• SET TASK 1:
Can you turn only the listing lines, starting at the line containing "cyan trapezoid at" and ending at the line containing "purple ellipse at", into a JSON list of strings with one string per line and blank lines left out?
════════════════════
AI meets materials discovery: The vision behind MatterGen and MatterSim

MatterGen and MatterSim are cutting edge tools reshaping how we design and innovate advanced materials. Explore the journey from concept to creation behind these AI-powered technologies.

In 2018, Tian Xie was immersed in his doctoral studies at MIT, exploring the complex world of materials science and engineering. Midway through his PhD, a question began to take root—both in his mind and in conversations with peers: Can you build a model that takes constraints and criteria as input and generates a viable material as output?

Xie’s answer was a confident yes. But he couldn’t predict how swiftly this vision would materialize—or just how transformative its applications would prove to be. 

After a two-year postdoctoral stint at MIT’s Computer Science and Artificial Intelligence Laboratory (CSAIL), Xie joined Microsoft Research’s newly minted AI for Science initiative in 2022. What began as a big bet under renowned scientist Chris Bishop—a bold experiment to harness AI for tackling humanity’s most pressing challenges, from sustainability to drug discovery—has since expanded into a global endeavor. In just two-and-a-half years, the team has grown into a far-reaching group spanning five time zones, united by a mission to redefine the boundaries of innovation.
════════════════════
• SET TASK 2:
Could you reproduce the part of the article on AI and materials discovery starting at "MatterGen and MatterSim are" and ending at "material as output?"?

• SUPPLIED MATERIAL:
════════════════════
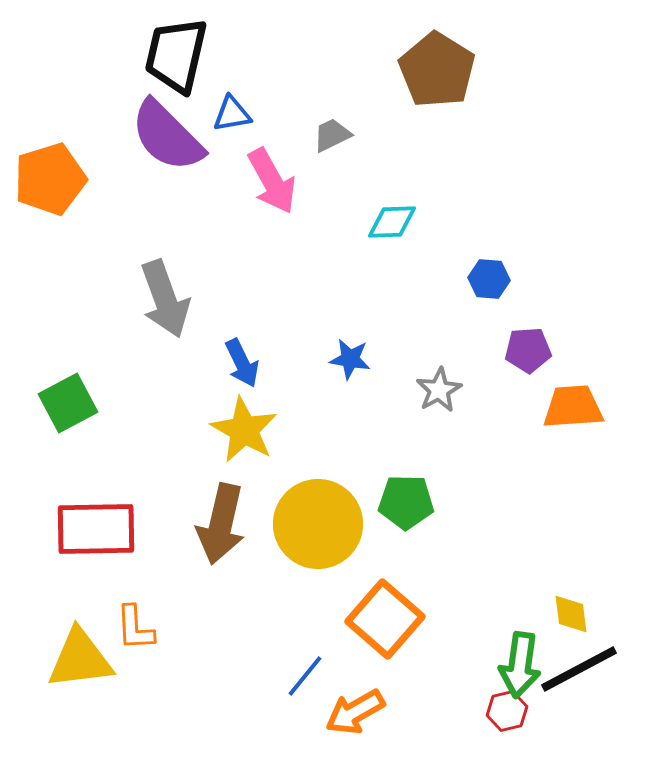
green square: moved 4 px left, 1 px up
════════════════════
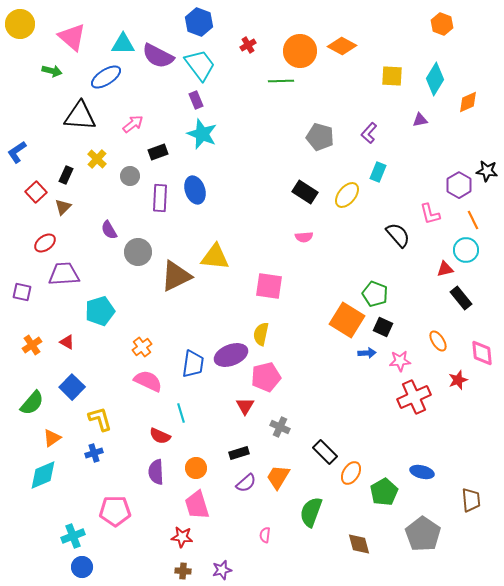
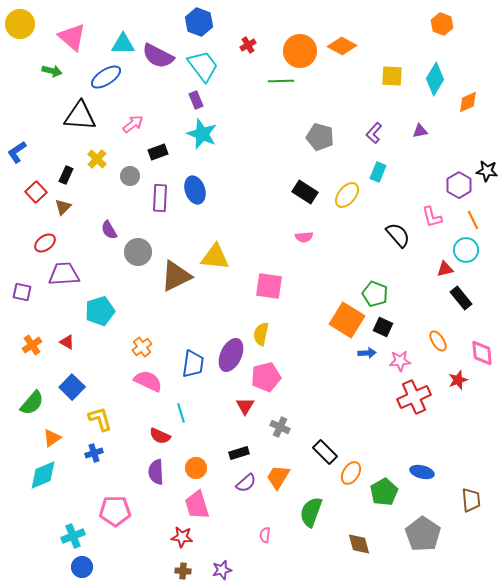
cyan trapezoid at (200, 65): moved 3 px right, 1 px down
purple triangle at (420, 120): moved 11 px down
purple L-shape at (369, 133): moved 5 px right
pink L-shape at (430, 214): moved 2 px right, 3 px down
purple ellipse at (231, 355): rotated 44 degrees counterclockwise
════════════════════
• WORKED SOLUTION 1:
[
  "cyan trapezoid at (200, 65): moved 3 px right, 1 px down",
  "purple triangle at (420, 120): moved 11 px down",
  "purple L-shape at (369, 133): moved 5 px right",
  "pink L-shape at (430, 214): moved 2 px right, 3 px down",
  "purple ellipse at (231, 355): rotated 44 degrees counterclockwise"
]

• WORKED SOLUTION 2:
MatterGen and MatterSim are cutting edge tools reshaping how we design and innovate advanced materials. Explore the journey from concept to creation behind these AI-powered technologies.

In 2018, Tian Xie was immersed in his doctoral studies at MIT, exploring the complex world of materials science and engineering. Midway through his PhD, a question began to take root—both in his mind and in conversations with peers: Can you build a model that takes constraints and criteria as input and generates a viable material as output?